For any [tex]f \in Y[/tex], which means [tex]f \in C[0,1] \wedge f(0) \ne 0[/tex], if

[tex]f[/tex] is an interior point of [tex]Y[/tex], then [tex]Y[/tex] is open in [tex](C[0,1],

d_{\infty})[/tex]. [tex]f[/tex] is an interior point if there is an [tex]\varepsilon

> 0[/tex] such that the neighborhood [tex]O_{\varepsilon}(f) \subseteq Y[/tex], meaning all [tex]g \in C[0,1][/tex] satisfying [tex]\displaystyle d_{\infty}(f,g)

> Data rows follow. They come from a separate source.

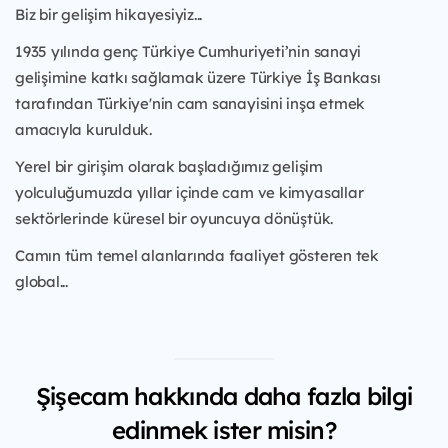
Biz bir gelişim hikayesiyiz...
1935 yılında genç Türkiye Cumhuriyeti’nin sanayi
gelişimine katkı sağlamak üzere
Türkiye İş Bankası
tarafından Türkiye'nin cam sanayisini inşa etmek
amacıyla kurulduk.
Yerel bir girişim olarak başladığımız gelişim
yolculuğumuzda yıllar içinde cam ve
kimyasallar
sektörlerinde küresel bir oyuncuya dönüştük.
Camın tüm temel alanlarında faaliyet gösteren tek
global...
Şişecam hakkında daha fazla bilgi
edinmek ister misin?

= \max_{0 \leq t \leq 1} f(t) - g(t)| < \varepsilon[/tex] must

belong to [tex]Y[/tex], which says [tex]g(0) \ne 0[/tex]. Suppose to the contrary there

exists a [tex]g \in C[0,1][/tex] such that [tex]\displaystyle d_{\infty}(f,g) =

\max_{0 \leq t \leq 1} |f(t) - g(t)| < \varepsilon[/tex] and [tex]g(0) =

0[/tex]. Then [tex]|f(0) - g(0)| = |f(0)|

> 0[/tex] since [tex]f(0) \ne 0[/tex] and [tex]\displaystyle d_{\infty}(f,g) = \max_{0

\leq t \leq 1} f(t) - g(t)| \geq |f(0)|[/tex]. For [tex]\varepsilon

\leq |f(0)|[/tex] this results in a contradiction with the assumption

that [tex]d_{\infty}(f,g) < \varepsilon[/tex]. What about [tex]\varepsilon > |f(0)|[/tex]? Is this on the right track at all?